Mr. Chief Justice ShaRKey
delivered the opinion of the court.
This was an action of replevin by Collins, a minor, by his guardian, against Carradine, for the recovery of two slaves. Several witnesses proved that Carradine had repeatedly declared that the slaves belonged to Collins. Carradine’s schedule as a bankrupt was also introduced, which did not include these negroes as part of his property. The defendant, in the court below, to rebut this showing on the part of the plaintiff, introduced a deed of gift, made by himself to Collins, who was his half-brother, which was admitted to have been recorded. This deed of gift it seems was the foundation of Collins’s title. The defendant took exceptions to the decision of the court in giving certain charges asked by plaintiff’s counsel, and in refusing charges asked for defendant. A new trial was also moved for *432and overruled, to which the defendant excepted. We shall confine our remarks to two of the instructions which the court refused to give.
In the first place the defendant’s counsel asked the court to instruct the jury that if the negroes had always been in possession of the donor, and that when he made the deed of gift he thereby reserved the use of the negroes until he should choose to perfect the gift by delivery, then they must find for the defendant. The fourth instruction asked, was that if the jury believed, from the evidence, that the gift of the slaves was not accompanied by delivery of possession to the donee, then the title did not vest in him, and they must find for the defendant. It seems that when the gift was made, and for several years afterwards, Collins lived with Carradine, and that the negroes during that time had remained in Carradine’s possession.

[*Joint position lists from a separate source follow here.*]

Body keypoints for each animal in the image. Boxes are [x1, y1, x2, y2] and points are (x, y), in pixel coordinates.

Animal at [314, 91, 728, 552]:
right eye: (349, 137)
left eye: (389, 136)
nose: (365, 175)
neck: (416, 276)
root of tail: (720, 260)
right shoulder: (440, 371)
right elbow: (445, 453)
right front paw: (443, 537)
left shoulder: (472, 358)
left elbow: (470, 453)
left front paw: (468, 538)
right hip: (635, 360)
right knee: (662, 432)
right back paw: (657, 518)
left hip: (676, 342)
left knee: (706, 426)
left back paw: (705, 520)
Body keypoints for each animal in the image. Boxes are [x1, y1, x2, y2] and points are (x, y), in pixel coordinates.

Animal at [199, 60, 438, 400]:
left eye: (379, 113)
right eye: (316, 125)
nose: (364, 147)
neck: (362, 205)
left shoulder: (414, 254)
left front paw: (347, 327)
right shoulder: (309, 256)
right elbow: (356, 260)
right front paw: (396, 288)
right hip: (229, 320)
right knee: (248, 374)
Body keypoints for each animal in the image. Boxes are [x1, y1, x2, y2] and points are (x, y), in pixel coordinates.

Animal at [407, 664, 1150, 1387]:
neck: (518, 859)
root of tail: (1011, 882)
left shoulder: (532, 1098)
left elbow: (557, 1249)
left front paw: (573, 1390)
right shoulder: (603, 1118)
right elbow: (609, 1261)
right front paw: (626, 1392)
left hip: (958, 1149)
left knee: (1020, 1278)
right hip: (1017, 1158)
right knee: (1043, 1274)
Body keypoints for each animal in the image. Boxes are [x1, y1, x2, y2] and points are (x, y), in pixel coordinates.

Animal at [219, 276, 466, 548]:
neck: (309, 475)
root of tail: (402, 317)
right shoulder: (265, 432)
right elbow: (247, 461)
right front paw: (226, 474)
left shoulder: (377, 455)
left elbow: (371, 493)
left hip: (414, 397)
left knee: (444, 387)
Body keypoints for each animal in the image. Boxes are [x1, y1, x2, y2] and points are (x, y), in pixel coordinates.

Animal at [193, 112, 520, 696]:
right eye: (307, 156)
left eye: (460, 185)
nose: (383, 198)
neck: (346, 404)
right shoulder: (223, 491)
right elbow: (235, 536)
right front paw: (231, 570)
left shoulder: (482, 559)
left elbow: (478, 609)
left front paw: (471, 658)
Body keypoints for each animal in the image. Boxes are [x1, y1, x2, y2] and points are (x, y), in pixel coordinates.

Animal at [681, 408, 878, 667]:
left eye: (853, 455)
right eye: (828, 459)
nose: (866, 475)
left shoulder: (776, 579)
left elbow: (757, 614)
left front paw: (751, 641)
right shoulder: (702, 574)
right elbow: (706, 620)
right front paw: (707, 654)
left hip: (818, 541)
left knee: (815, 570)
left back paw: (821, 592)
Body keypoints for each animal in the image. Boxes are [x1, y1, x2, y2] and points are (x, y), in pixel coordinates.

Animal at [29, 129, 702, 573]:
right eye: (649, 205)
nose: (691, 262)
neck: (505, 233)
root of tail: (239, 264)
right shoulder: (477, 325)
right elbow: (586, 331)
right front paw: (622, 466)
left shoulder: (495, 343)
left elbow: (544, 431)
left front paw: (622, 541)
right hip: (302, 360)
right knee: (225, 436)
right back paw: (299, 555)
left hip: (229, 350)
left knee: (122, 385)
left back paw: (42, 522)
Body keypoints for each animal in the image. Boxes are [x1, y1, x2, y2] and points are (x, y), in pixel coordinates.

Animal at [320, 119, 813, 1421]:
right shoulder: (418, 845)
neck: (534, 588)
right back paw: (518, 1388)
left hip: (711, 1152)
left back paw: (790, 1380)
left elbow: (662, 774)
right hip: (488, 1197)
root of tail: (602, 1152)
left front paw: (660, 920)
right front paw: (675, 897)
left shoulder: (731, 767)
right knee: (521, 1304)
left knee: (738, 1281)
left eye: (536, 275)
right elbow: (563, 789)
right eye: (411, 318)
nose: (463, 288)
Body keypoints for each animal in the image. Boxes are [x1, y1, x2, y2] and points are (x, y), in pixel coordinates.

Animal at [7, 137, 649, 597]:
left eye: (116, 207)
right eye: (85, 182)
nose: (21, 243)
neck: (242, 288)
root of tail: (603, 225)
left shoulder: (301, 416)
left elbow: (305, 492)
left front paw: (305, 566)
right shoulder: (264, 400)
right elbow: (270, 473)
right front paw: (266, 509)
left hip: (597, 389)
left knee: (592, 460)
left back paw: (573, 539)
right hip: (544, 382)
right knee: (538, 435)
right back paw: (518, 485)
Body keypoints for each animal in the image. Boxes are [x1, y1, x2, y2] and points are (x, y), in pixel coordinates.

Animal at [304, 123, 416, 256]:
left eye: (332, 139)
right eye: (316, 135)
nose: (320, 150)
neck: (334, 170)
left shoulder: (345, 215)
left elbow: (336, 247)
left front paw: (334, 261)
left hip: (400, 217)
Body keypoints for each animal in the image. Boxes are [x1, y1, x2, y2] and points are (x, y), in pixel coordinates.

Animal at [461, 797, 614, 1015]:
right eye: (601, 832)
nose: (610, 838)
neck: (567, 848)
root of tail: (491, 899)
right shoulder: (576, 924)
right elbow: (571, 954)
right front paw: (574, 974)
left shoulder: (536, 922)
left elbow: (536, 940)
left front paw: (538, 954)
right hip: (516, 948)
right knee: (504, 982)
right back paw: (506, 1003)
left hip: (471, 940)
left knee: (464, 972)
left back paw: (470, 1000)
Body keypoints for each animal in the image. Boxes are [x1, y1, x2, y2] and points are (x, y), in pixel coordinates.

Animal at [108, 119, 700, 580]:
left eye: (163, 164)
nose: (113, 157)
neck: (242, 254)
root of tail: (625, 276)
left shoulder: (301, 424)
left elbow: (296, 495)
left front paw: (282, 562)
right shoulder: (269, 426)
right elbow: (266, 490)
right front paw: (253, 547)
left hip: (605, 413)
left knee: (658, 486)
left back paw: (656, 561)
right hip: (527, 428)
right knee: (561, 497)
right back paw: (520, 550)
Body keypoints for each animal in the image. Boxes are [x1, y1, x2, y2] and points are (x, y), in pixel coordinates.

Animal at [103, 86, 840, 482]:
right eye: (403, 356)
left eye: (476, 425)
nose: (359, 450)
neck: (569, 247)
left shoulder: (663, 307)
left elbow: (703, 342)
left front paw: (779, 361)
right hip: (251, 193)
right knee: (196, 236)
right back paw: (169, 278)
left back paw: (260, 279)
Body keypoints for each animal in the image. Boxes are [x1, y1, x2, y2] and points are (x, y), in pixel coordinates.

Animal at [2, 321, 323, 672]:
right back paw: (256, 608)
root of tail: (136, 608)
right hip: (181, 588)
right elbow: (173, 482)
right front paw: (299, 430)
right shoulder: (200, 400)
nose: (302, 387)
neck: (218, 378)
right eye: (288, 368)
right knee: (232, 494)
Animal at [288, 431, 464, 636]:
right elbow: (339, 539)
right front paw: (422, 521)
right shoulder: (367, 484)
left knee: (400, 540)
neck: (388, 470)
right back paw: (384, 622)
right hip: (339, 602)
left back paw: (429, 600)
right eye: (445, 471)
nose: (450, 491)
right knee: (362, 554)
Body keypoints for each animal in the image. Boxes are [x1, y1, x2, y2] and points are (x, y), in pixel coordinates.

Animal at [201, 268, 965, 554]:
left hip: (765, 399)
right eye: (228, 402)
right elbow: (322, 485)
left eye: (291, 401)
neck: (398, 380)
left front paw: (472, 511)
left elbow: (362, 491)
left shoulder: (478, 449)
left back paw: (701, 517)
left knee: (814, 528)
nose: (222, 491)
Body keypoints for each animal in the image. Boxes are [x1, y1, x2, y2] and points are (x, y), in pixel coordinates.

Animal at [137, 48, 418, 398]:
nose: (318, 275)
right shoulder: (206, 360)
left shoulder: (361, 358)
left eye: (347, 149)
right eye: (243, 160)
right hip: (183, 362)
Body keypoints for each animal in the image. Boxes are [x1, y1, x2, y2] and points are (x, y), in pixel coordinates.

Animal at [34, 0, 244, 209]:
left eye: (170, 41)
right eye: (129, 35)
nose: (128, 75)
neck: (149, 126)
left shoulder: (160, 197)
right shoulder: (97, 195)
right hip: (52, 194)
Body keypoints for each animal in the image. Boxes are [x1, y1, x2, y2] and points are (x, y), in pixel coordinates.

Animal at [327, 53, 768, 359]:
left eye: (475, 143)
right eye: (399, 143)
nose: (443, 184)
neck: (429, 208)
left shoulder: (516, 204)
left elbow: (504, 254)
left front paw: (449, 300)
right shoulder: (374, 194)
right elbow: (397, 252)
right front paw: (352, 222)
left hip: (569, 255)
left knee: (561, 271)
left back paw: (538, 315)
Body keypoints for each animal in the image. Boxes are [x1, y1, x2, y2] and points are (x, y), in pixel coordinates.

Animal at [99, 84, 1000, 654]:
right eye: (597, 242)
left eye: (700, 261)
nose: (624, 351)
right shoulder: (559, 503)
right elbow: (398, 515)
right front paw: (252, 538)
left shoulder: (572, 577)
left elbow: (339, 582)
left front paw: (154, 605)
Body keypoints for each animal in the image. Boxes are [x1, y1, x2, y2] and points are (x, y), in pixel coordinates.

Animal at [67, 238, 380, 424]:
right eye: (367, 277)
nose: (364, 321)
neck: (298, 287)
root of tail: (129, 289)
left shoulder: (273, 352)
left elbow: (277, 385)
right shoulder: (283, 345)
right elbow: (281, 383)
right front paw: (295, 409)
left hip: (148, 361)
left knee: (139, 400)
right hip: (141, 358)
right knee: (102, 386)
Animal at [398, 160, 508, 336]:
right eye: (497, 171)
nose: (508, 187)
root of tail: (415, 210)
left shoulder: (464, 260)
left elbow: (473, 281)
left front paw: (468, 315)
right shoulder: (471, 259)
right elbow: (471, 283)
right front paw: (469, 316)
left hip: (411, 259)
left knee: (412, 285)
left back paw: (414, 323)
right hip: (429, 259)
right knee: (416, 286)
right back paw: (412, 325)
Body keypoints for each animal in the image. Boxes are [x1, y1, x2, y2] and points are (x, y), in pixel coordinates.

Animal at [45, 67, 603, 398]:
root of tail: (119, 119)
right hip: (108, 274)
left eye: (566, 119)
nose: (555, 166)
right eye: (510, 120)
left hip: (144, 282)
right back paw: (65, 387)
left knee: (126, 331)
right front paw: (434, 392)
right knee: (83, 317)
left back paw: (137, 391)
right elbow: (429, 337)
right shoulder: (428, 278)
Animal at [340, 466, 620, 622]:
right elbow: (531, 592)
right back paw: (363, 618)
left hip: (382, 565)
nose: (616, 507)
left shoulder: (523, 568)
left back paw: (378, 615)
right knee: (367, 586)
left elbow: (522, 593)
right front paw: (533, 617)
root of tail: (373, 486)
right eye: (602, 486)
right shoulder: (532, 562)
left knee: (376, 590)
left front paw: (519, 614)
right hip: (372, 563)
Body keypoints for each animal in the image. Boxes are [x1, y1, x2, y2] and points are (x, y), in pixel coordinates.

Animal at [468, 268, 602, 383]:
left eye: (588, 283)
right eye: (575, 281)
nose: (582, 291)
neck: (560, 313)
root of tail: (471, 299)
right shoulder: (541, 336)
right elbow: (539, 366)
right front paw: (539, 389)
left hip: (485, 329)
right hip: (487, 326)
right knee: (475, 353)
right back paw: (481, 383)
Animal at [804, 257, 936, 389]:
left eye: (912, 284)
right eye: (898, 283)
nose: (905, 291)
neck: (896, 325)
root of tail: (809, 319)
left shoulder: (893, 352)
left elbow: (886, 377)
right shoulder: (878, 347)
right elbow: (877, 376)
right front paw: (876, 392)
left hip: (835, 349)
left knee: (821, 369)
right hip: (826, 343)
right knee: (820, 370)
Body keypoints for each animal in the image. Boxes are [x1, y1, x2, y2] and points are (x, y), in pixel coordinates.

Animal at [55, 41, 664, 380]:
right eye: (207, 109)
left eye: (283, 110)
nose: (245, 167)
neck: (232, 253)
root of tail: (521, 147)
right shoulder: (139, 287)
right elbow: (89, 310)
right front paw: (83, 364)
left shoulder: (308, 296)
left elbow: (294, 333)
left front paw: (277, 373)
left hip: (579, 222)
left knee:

The principle invoked by the charges asked is, that no gift of chattels is valid without delivery, and by refusing to give the charges, especially the last, the court in effect decided that such a gift may be valid without delivery, either actual or constructive. So the jury must have understood the law. As between donor and donee, the gift of a chattel is incomplete without delivery, or ¿some act equivalent to delivery, if at the time the thing be susceptible of transmission. We do not say that actual delivery is necessary; it may be constructive or symbolical. Perhaps the delivery of a deed, or having it recorded, might be regarded as circumstances sufficient to amount to delivery, or to justify the presumption that delivery had been made. We do not now decide what is a sufficient delivery, or what is sufficient evidence that it was made. We only decide that delivery, actual or constructive, is necessary. This was the doctrine held by this court in Thompson v. Thompson, 2 How. 737, and in Marshall v. Fulgham, 4 Ib. 216. And it is in accordance with the current of decisions in other states on this subject. Cook v. Husted, 12 Johns, R. 188; Grangiac v. Arden, 10 Ib. 293. Delivery is a question of fact for the jury to determine. In the last case cited it was decided that the jury *433had a right to take into consideration the repeated declarations of the donor that a gift had been made. The subject of the gift was a lottery ticket by a father to his infant daughter. He wrote her name on the back of the ticket, but received the prize himself, and this circumstance, accompanied by his declarations, was deemed sufficient to establish the gift, although there was no proof of an actual delivery. In this case the declarations of Carradine, the situation of the parties, and all other circumstances might have been left to the jury, but they were of course of no value when the jury must have received the impression that no delivery was necessary.
The judgment must be reversed, and cause remanded.